The Dow lagged the broader U.S. stock market on Wednesday, as investors sifted through the transcript of the Federal Reserve’s latest policy meeting, which offered very little in terms of new information or catalysts to jumpstart the next leg of the equities recovery.
The Dow Jones Industrial Average traded in a narrower range on Wednesday, reflecting a tepid pre-market session for U.S. stock futures. By the end of trading, the Dow settled at 26,157.16, where it was virtually unchanged.
Only about half of the Dow 30 index members had reported losses. Boeing Co (BA) and Dow Inc. (D) were the biggest laggards.

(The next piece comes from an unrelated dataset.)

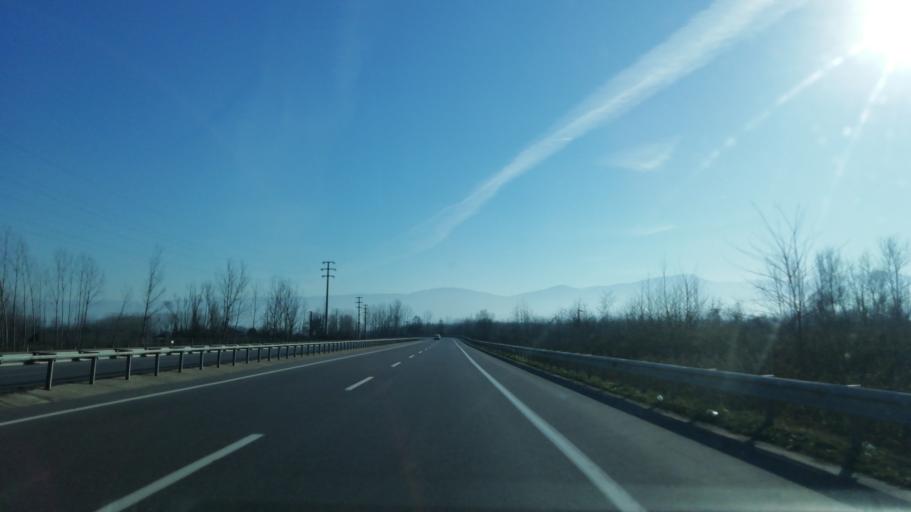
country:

The broad S&P 500 Index of large-cap stocks climbed 0.4% to close at 2,888.21. Seven of 11 primary sectors reported gains, led by energy.
Meanwhile, the technology-focused Nasdaq Composite Index climbed 0.7% to finish at 7,964.24.

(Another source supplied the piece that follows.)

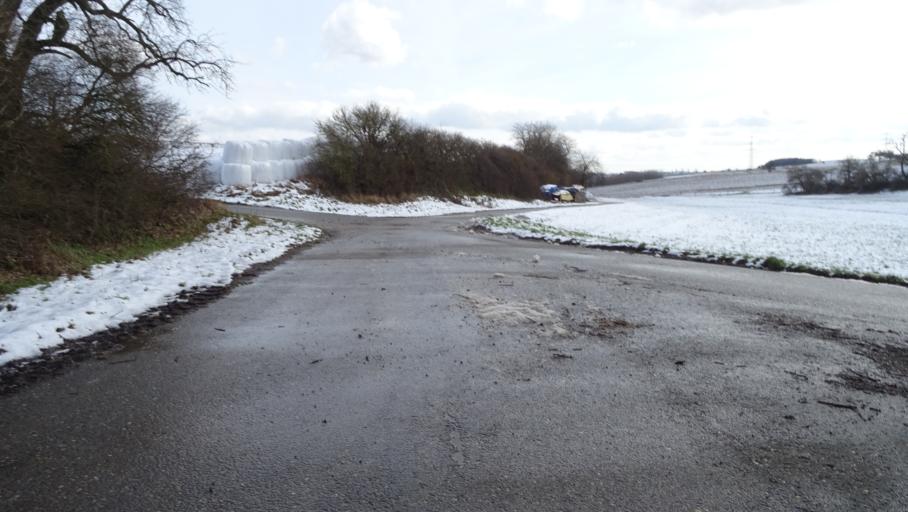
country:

The Federal Reserve’s dovish pivot was cemented at last month’s policy meeting, as officials continued to stress patience with respect to future interest rate adjustments, according to the minutes of the March 19-20 gathering in Washington. Officials said what they were supposed to say – namely, that their views on monetary policy could change based on incoming economic data.
“Several participants noted that their views of the appropriate target range for the federal funds rate could shift in either direction based on incoming data,” the minutes , which were released at 2:00 p.m. ET, said.
Officials are confident that the U.S. economy isn’t heading for recession anytime soon even as the picture abroad continues to worsen. Earlier this week, the International Monetary Fund (IMF) slashed its estimate on global economic growth to reflect the weakest pace of expansion since the 2009 financial crisis. The IMF now sees the global economy expanding just 3.3% in 2019 before picking up slightly to 3.6% in 2020.
Read here why bitcoin could soar in the face of global recession.
The Federal Reserve indicated last month that it will not raise interest rates in 2019, a clear admission by policymakers that they misjudged the previous tightening cycle. Rates were raised four times last year, and the last upward adjustment in December pushed stock markets deeper into the abyss. By Christmas, the S&P 500 and Nasdaq had entered bear markets.